Monique Stuart was a teenager when Eve Ensler's "The Vagina Monologues" first appeared off-off-Broadway a decade ago.

But by the time the 24-year-old saw the play in her senior year of college, she'd already made up her mind that it wasn't worth much.

"It really confirmed everything I already thought about the play," she says.

Which explained why she was standing behind a lectern at the Omni Shoreham Hotel in Northwest recently, telling other young women how to be good conservatives -- and how to bring some protest drama of their own to Ensler's work.

"'It's disgusting," she said. "The play defines women as their sexual organs."

Seventeen young women, snacking on bagels and apple juice, had gathered for this workshop at the Conservative Political Action Conference to listen to Stuart and others trash "The Vagina Monologues," which appears on hundreds of campuses every February and March as part of V-Day, a campaign Ensler helped found in the late '90s to raise awareness about violence against women.

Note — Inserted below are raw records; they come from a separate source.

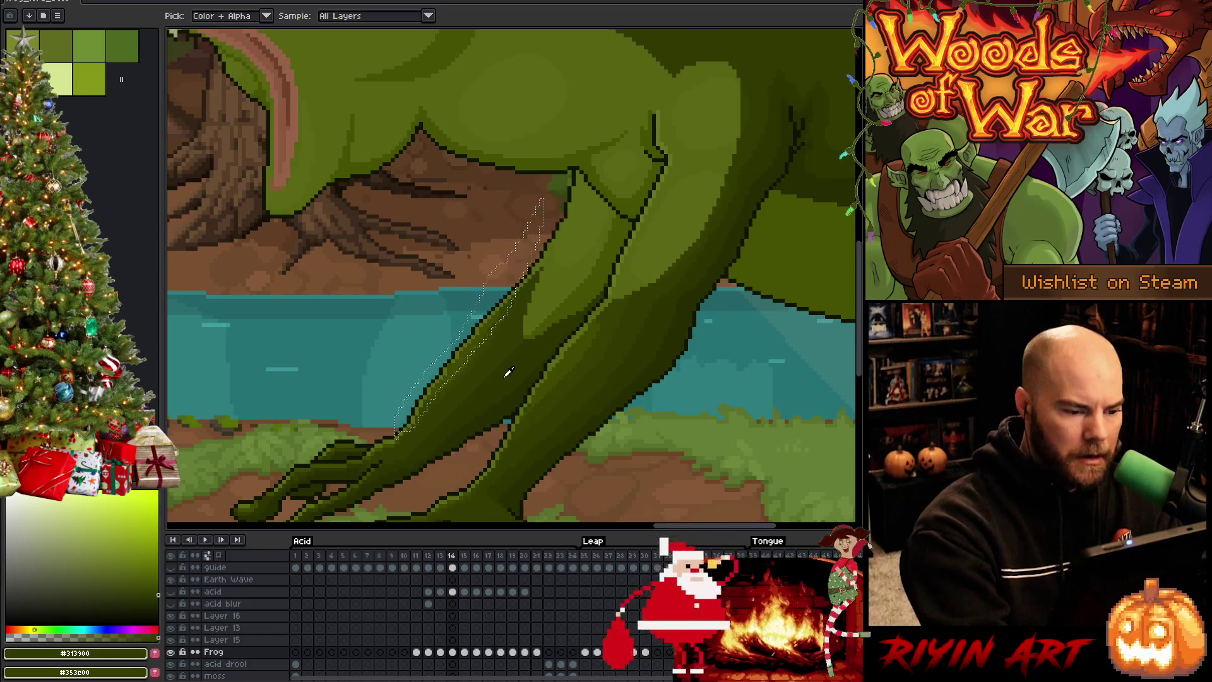
key(period)
key(w)
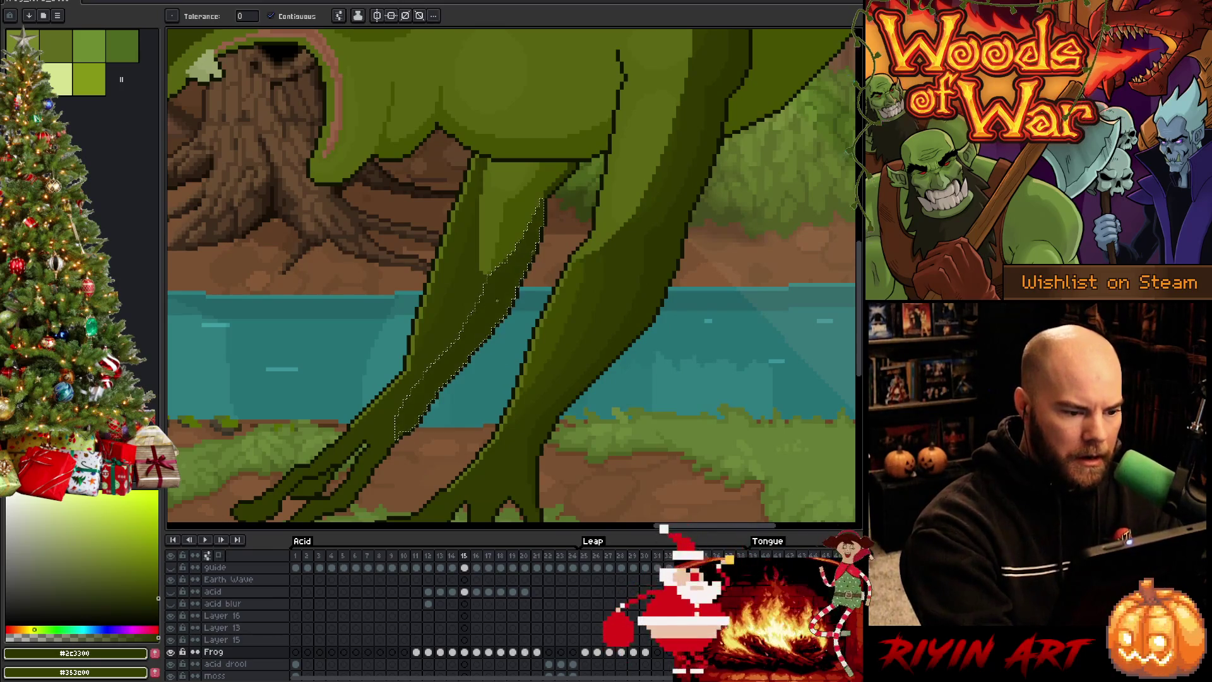
key(ctrl+d)
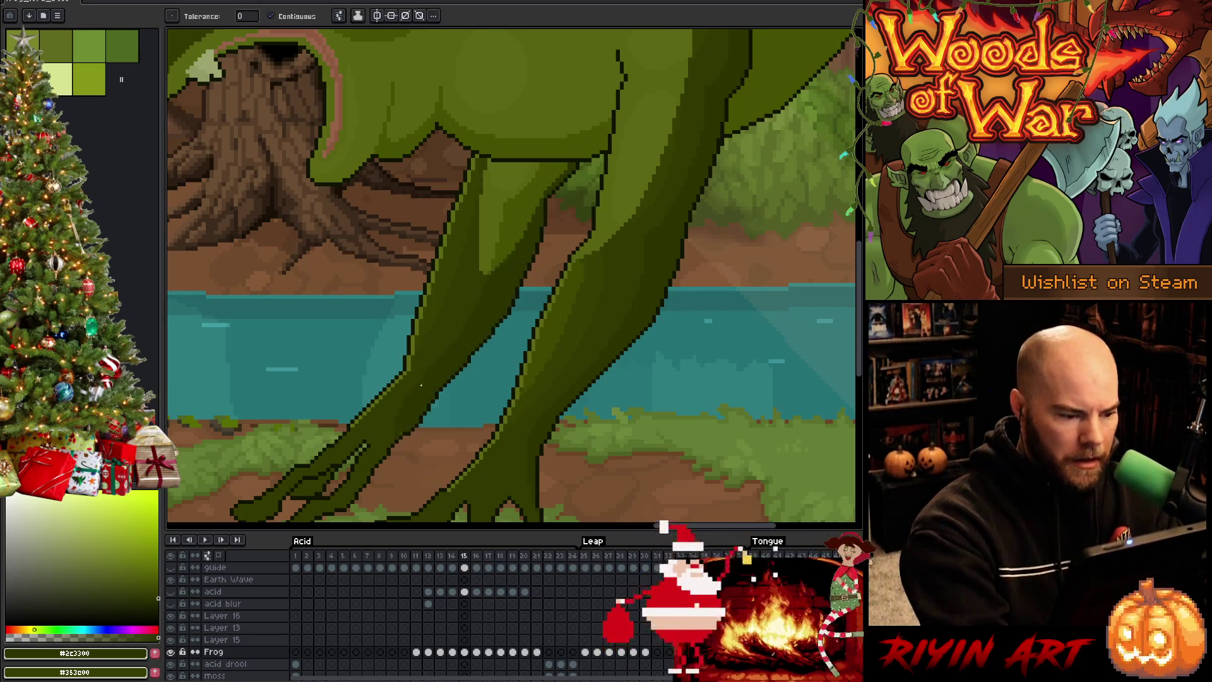
key(b)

As part of that effort, her play has become a perennial fundraiser for anti-violence organizations.

The show has always had its detractors, but this year conservatives worked to transform the season of "The Vagina Monologues" into a season of the Vagina Debates. Stuart can take some credit for that.

As program officer at the Clare Boothe Luce Policy Institute, a Herndon-based group with ties to some of Washington's most powerful conservatives, Stuart helped coordinate the movement.

"Our whole culture has become oversexualized," she said after her workshop, "and I think this play contributes to that."

The conservative effort baffles Ensler, who finds some of the objections to her play insulting. Especially, she says, the idea that her work reduces women to their body parts.

"If you had an understanding of the play, the vagina becomes the least significant thing," Ensler says.